El infortunado sólo sabe que el muerto (a quien acaba de reconocer por la cara cetrina y el pelo negro) era objeto de irrisión y persecuciones en las calles. Que una fría noche de invierno en la que el chico estaba temblando en un portal cerca de su cruce, el hombre se volvió a mirarlo, se dio la vuelta y, tras hacerle unas preguntas y averiguar que no tenía un solo amigo en el mundo, le dijo: «Yo tampoco. ¡Ni uno solo!», y le dio dinero para cenar y dormir una noche. Que el hombre le había hablado muchas veces desde entonces, y le había preguntado si dormía bien por las noches, y cómo soportaba el frío y el hambre, y si a veces no le daban ganas de morirse, y otras cosas igual de raras. Que cuando el hombre no tenía dinero le decía al pasar: «Hoy estoy igual de pobre que tú, Jo», pero que cuando tenía algo, siempre (como cree firmemente el chico) se alegraba de darle una parte.

—Conmigo era
mu güeno
—dice el chico limpiándose los ojos con una manga sucia—. Cuando le he visto ahí estirado ahora me dieron ganas de decírselo. ¡Conmigo siempre fue
mu güeno
!

Cuando baja las escaleras a trompicones, el señor Snagsby, que lo está esperando, le da media corona y le dice, poniendo un dedo en la nariz:

—Si me ves alguna vez en el cruce con mi mujercita (¡quiero decir, con mi señora!), no digas nada.

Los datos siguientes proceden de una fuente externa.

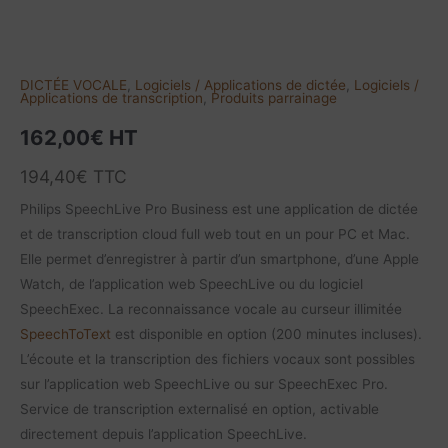
DICTÉE VOCALE
,
Logiciels / Applications de dictée
,
Logiciels /
Applications de transcription
,
Produits parrainage
162,00
€
HT
194,40
€
TTC
Philips SpeechLive Pro Business est une application de dictée
et de transcription cloud full web tout en un pour PC et Mac.
Elle permet d’enregistrer à partir d’un smartphone, d’une Apple
Watch, de l’application web SpeechLive ou du logiciel
SpeechExec. La reconnaissance vocale au curseur illimitée
SpeechToText
est disponible en option (200 minutes incluses).
L’écoute et la transcription des fichiers vocaux sont possibles
sur l’application web SpeechLive ou sur SpeechExec Pro.
Service de transcription externalisé en option, activable
directement depuis l’application SpeechLive.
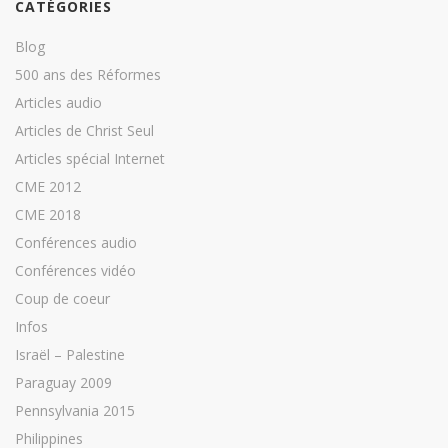
CATÉGORIES
Blog
500 ans des Réformes
Articles audio
Articles de Christ Seul
Articles spécial Internet
CME 2012
CME 2018
Conférences audio
Conférences vidéo
Coup de coeur
Infos
Israël – Palestine
Paraguay 2009
Pennsylvania 2015
Philippines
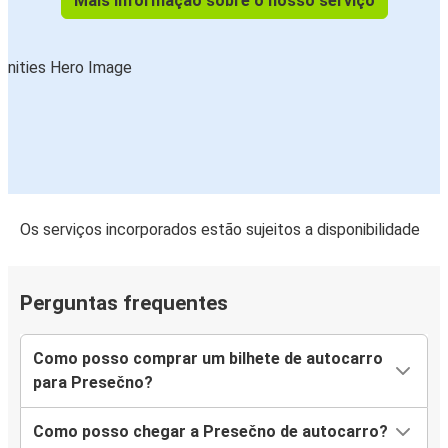
Mais informação sobre o nosso serviço
Os serviços incorporados estão sujeitos a disponibilidade
Perguntas frequentes
Como posso comprar um bilhete de autocarro
para Presečno?
Como posso chegar a Presečno de autocarro?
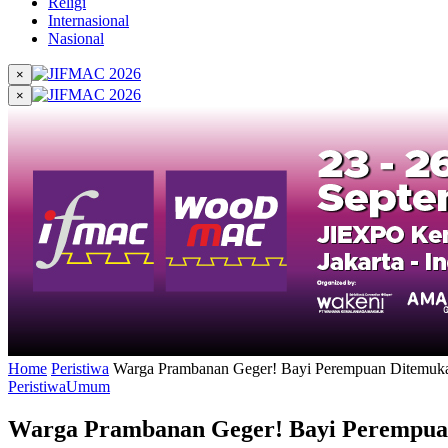
Religi
Internasional
Nasional
×
×
Home
Peristiwa
Warga Prambanan Geger! Bayi Perempuan Ditemukan
Peristiwa
Umum
Warga Prambanan Geger! Bayi Perempuan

Los Jurados se pasan un rato charlando en las Armas del Sol. Después, media docena se queda atrapada en una nube de humo de pipa que llena el salón de las Armas del Sol; dos de ellos se van de paseo a Hampstead, y cuatro de ellos deciden ir a mitad de precio a la obra que representan, pues eso es lo que les cobrarán por llegar tarde, y terminar tomándose unas ostras. Varios de los asistentes invitan al Pequeño Swills. Cuando le preguntan lo que opina de la sesión, dice que ha «tenido bemoles» (porque su punto fuerte es hablar en jerga). El propietario de las Armas del Sol, al advertir la popularidad del Pequeño Swills, elogia mucho a éste ante los jurados y el público, y observa que no hay nadie como él para interpretar una canción cómica, y que el vestuario de disfraces de ese hombre no tiene igual.